→ AIM OF THE TASK: Starting at the line that holds "- <b>Certifications:</b>" and stopping at the line that holds "Here are some", restate the records below word for word, with both of those lines included.

→ ENTRIES SHOWN:
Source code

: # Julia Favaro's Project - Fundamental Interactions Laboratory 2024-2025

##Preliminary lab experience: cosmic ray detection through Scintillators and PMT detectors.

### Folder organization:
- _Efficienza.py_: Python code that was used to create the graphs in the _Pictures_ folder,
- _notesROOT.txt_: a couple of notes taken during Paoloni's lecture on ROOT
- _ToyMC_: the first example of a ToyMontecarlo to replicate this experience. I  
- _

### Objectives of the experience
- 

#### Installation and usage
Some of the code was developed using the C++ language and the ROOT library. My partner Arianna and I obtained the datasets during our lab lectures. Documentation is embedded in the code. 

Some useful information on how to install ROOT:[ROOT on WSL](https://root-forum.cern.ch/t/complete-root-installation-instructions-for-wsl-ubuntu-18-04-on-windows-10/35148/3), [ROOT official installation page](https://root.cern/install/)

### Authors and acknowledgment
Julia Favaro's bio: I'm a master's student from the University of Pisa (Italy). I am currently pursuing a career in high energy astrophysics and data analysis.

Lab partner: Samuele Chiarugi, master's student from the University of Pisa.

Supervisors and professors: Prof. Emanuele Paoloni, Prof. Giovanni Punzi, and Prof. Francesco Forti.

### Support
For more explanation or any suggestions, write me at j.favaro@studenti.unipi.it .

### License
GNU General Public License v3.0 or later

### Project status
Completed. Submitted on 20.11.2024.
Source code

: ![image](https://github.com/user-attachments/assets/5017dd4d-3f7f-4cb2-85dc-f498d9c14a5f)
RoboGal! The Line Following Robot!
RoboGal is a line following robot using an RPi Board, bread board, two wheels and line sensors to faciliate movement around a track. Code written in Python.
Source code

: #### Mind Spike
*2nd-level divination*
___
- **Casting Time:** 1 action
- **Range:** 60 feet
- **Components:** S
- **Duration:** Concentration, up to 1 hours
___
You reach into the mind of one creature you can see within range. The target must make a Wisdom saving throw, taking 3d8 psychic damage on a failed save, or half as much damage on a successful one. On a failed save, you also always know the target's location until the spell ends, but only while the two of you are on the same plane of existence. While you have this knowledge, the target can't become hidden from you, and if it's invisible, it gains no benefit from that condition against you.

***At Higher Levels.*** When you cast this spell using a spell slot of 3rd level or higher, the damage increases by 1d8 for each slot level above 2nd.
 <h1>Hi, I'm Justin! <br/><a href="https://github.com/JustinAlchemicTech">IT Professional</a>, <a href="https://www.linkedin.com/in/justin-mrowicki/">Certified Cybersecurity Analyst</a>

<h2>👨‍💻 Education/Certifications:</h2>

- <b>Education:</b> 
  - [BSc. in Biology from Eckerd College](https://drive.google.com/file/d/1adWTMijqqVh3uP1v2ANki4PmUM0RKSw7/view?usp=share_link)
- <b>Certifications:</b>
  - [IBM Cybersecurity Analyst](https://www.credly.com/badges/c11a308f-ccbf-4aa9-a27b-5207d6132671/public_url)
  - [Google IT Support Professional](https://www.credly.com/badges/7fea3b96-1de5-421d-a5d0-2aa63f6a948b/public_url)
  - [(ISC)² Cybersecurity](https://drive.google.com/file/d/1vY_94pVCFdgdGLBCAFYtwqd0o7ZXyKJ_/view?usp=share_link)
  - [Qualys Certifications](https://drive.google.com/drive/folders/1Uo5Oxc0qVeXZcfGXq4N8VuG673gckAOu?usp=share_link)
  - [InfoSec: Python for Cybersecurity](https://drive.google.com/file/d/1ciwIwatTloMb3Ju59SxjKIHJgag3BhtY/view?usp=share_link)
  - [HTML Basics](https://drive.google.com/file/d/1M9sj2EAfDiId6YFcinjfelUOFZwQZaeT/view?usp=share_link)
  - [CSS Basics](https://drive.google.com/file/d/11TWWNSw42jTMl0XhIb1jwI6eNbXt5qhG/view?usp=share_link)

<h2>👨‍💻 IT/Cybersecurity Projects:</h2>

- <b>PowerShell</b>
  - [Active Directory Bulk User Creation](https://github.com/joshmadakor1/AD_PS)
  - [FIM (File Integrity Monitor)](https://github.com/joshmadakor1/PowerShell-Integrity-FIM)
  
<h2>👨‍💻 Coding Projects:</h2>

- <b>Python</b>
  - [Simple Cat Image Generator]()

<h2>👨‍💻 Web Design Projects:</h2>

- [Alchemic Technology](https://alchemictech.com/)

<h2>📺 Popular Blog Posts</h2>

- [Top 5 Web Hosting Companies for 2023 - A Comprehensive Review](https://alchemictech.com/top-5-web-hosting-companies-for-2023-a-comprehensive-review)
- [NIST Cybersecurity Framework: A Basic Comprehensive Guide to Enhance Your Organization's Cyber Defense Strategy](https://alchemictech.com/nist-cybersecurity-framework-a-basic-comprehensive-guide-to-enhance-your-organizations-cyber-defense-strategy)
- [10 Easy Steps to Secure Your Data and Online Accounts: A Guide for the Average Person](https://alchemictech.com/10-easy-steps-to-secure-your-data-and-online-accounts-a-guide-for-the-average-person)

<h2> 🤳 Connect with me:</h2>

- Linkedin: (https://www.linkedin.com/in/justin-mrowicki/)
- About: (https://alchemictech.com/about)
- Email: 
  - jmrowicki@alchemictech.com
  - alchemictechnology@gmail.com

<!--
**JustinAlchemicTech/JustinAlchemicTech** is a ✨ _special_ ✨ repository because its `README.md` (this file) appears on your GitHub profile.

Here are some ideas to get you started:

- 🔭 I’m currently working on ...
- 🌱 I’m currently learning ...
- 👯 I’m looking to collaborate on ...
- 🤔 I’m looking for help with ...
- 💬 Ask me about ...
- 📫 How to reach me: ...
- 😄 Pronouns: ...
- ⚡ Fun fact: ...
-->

→ TASK ANSWER:
- <b>Certifications:</b>
  - [IBM Cybersecurity Analyst](https://www.credly.com/badges/c11a308f-ccbf-4aa9-a27b-5207d6132671/public_url)
  - [Google IT Support Professional](https://www.credly.com/badges/7fea3b96-1de5-421d-a5d0-2aa63f6a948b/public_url)
  - [(ISC)² Cybersecurity](https://drive.google.com/file/d/1vY_94pVCFdgdGLBCAFYtwqd0o7ZXyKJ_/view?usp=share_link)
  - [Qualys Certifications](https://drive.google.com/drive/folders/1Uo5Oxc0qVeXZcfGXq4N8VuG673gckAOu?usp=share_link)
  - [InfoSec: Python for Cybersecurity](https://drive.google.com/file/d/1ciwIwatTloMb3Ju59SxjKIHJgag3BhtY/view?usp=share_link)
  - [HTML Basics](https://drive.google.com/file/d/1M9sj2EAfDiId6YFcinjfelUOFZwQZaeT/view?usp=share_link)
  - [CSS Basics](https://drive.google.com/file/d/11TWWNSw42jTMl0XhIb1jwI6eNbXt5qhG/view?usp=share_link)

<h2>👨‍💻 IT/Cybersecurity Projects:</h2>

- <b>PowerShell</b>
  - [Active Directory Bulk User Creation](https://github.com/joshmadakor1/AD_PS)
  - [FIM (File Integrity Monitor)](https://github.com/joshmadakor1/PowerShell-Integrity-FIM)
  
<h2>👨‍💻 Coding Projects:</h2>

- <b>Python</b>
  - [Simple Cat Image Generator]()

<h2>👨‍💻 Web Design Projects:</h2>

- [Alchemic Technology](https://alchemictech.com/)

<h2>📺 Popular Blog Posts</h2>

- [Top 5 Web Hosting Companies for 2023 - A Comprehensive Review](https://alchemictech.com/top-5-web-hosting-companies-for-2023-a-comprehensive-review)
- [NIST Cybersecurity Framework: A Basic Comprehensive Guide to Enhance Your Organization's Cyber Defense Strategy](https://alchemictech.com/nist-cybersecurity-framework-a-basic-comprehensive-guide-to-enhance-your-organizations-cyber-defense-strategy)
- [10 Easy Steps to Secure Your Data and Online Accounts: A Guide for the Average Person](https://alchemictech.com/10-easy-steps-to-secure-your-data-and-online-accounts-a-guide-for-the-average-person)

<h2> 🤳 Connect with me:</h2>

- Linkedin: (https://www.linkedin.com/in/justin-mrowicki/)
- About: (https://alchemictech.com/about)
- Email: 
  - jmrowicki@alchemictech.com
  - alchemictechnology@gmail.com

<!--
**JustinAlchemicTech/JustinAlchemicTech** is a ✨ _special_ ✨ repository because its `README.md` (this file) appears on your GitHub profile.

Here are some ideas to get you started:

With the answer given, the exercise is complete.